THE GHETTO 1

Darkness overshadowed the earth, only the light of the moon gave a path for passers-by to see. The roosters and dogs were in their shelters obeying the law of nature to rest as it was midnight. No soul was seen around as quietness engulfed the whole place.

A loud cry could be heard from afar off in the ghetto. Incoherent words can be heard clearly as the silhouette of a figure bent to the ground screaming and talking at the same time. One couldn’t tell if it was a man or a woman. “Who did this to me, oh Jesus, who did this to me”, the voice screamed.

Blackie thought he was hallucinating but,  then he was. He wish he could turn back the hands of time, it was late, not too late though.

Anyone who passes through the ghetto in the early morning hours would meet a bubbling environment. Music coming from a mallam’s shop non-stop will make you think the battery of their radios never dies. There were various shops with mallams in the ghetto, all selling the same items. The incense-filled shops never run dry, and one keeps wondering why they don’t choke on the suffocating smell. They were used to it.

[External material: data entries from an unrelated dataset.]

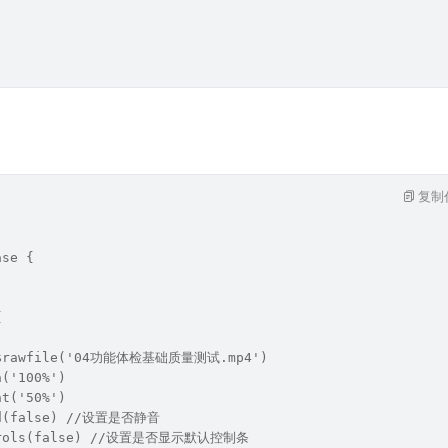
复制
ase {
{
: $rawfile('04功能体检基础质量测试.mp4')
h('100%')
ht('50%')
ed(false) //设置是否静音
ntrols(false) //设置是否显示默认控制条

At all corners, you would see several sleeping bodies, covered with clothes. They felt safe there rather than sleeping under the bridge. The wet ground at the ghetto was a norm for everyone, it has never gone dry before. Some said the acres of land were marshy and that it was only sand filled to allow houses to be built on it. Some knew it was due to a lot of water being poured on the ground by the unsheltered people.
At the corner beside the Mallam’s shop early in the morning sat a young man holding a medium transparent nylon bag, inside the bag were smaller bags of different sizes containing Cannabis Sativa (igbo). He only sold to familiar faces and to strange faces who came with a passcode that is slang which is known amongst his consumers.

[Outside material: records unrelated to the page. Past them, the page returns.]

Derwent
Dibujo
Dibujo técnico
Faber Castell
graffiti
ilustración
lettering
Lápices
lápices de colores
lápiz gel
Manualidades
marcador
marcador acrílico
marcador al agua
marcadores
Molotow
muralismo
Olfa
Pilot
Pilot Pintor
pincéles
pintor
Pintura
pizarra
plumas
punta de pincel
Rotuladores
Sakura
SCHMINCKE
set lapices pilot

Blackie came to the ghetto newly with one of his converts who live there. He claimed the Lord told him many souls were perishing there who needed to give their lives to Christ. Though he didn’t receive a directive to come there, yet he came and decided to stay with one of his converts for the main time. Blackie as fondly called by the ghetto would stay in his convert’s shelter, wake up very early in the morning and rings his bell.


“Ijoba orun ku si de de, eyi pada” (the kingdom of God is at hand, change your ways), he preached by walking around the ghetto as he rang his bell. He would shout again ” give your life to Christ today, tomorrow might be too late”. He did this in his baggy jean, white shirt and natural dreaded hair. The environs were so used to minding their business that no one answered him or pay attention to him.

Blackie won their respect the day he prayed for a convulsing child and he was healed. All the little children who have no money to go to school made Blackie’s room their school. He would teach them Arithmetics and the English Language. He also taught them bible stories which the children loved.